-- start Dataset content --
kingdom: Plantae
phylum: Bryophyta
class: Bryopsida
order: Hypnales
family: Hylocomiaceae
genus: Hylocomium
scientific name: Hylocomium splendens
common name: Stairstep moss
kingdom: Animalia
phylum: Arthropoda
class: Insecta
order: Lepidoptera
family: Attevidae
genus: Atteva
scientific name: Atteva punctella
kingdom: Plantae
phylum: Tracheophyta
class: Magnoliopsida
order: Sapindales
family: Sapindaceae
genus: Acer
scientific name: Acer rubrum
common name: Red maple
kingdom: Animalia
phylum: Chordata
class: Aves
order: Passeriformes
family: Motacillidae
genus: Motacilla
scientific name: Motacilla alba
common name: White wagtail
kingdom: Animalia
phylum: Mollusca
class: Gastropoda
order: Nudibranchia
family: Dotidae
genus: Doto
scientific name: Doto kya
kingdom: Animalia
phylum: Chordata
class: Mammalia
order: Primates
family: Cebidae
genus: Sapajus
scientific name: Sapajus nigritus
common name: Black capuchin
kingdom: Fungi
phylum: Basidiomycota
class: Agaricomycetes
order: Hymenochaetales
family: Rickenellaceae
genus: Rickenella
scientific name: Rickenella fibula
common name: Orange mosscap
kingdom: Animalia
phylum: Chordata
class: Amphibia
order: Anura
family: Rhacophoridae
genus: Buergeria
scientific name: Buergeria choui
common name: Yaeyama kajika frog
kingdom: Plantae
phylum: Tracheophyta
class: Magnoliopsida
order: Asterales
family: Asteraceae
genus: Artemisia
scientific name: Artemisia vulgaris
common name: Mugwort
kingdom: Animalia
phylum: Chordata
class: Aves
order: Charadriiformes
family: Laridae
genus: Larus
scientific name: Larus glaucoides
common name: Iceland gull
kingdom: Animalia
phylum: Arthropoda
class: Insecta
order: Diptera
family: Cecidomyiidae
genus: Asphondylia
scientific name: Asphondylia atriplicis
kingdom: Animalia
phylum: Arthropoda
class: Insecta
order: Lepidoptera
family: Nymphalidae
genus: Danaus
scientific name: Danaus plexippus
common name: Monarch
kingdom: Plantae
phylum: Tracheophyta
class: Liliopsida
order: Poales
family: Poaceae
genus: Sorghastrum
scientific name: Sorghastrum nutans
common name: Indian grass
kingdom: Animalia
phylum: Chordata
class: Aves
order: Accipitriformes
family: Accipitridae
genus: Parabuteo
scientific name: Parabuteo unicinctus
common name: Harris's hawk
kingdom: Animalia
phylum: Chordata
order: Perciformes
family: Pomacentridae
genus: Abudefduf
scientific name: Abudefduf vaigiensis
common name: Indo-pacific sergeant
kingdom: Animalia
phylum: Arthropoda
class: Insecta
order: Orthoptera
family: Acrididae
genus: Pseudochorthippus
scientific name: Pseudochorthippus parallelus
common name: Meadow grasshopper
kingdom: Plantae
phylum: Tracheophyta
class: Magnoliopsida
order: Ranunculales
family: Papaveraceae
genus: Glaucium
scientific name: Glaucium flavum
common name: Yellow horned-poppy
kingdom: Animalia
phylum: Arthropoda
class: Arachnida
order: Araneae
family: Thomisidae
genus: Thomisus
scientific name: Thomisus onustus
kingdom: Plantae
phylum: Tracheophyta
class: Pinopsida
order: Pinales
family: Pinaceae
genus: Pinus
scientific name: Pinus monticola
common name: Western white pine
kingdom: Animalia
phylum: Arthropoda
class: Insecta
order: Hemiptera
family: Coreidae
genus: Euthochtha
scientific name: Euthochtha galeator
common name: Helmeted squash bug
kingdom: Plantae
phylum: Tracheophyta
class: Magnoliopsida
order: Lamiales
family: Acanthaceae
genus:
-- end Dataset content --
> [Short task] Copy out the lines of the material from the line with "family: Motacillidae" up to and including the line with "genus: Abudefduf", changing nothing.

> [Result]
family: Motacillidae
genus: Motacilla
scientific name: Motacilla alba
common name: White wagtail
kingdom: Animalia
phylum: Mollusca
class: Gastropoda
order: Nudibranchia
family: Dotidae
genus: Doto
scientific name: Doto kya
kingdom: Animalia
phylum: Chordata
class: Mammalia
order: Primates
family: Cebidae
genus: Sapajus
scientific name: Sapajus nigritus
common name: Black capuchin
kingdom: Fungi
phylum: Basidiomycota
class: Agaricomycetes
order: Hymenochaetales
family: Rickenellaceae
genus: Rickenella
scientific name: Rickenella fibula
common name: Orange mosscap
kingdom: Animalia
phylum: Chordata
class: Amphibia
order: Anura
family: Rhacophoridae
genus: Buergeria
scientific name: Buergeria choui
common name: Yaeyama kajika frog
kingdom: Plantae
phylum: Tracheophyta
class: Magnoliopsida
order: Asterales
family: Asteraceae
genus: Artemisia
scientific name: Artemisia vulgaris
common name: Mugwort
kingdom: Animalia
phylum: Chordata
class: Aves
order: Charadriiformes
family: Laridae
genus: Larus
scientific name: Larus glaucoides
common name: Iceland gull
kingdom: Animalia
phylum: Arthropoda
class: Insecta
order: Diptera
family: Cecidomyiidae
genus: Asphondylia
scientific name: Asphondylia atriplicis
kingdom: Animalia
phylum: Arthropoda
class: Insecta
order: Lepidoptera
family: Nymphalidae
genus: Danaus
scientific name: Danaus plexippus
common name: Monarch
kingdom: Plantae
phylum: Tracheophyta
class: Liliopsida
order: Poales
family: Poaceae
genus: Sorghastrum
scientific name: Sorghastrum nutans
common name: Indian grass
kingdom: Animalia
phylum: Chordata
class: Aves
order: Accipitriformes
family: Accipitridae
genus: Parabuteo
scientific name: Parabuteo unicinctus
common name: Harris's hawk
kingdom: Animalia
phylum: Chordata
order: Perciformes
family: Pomacentridae
genus: Abudefduf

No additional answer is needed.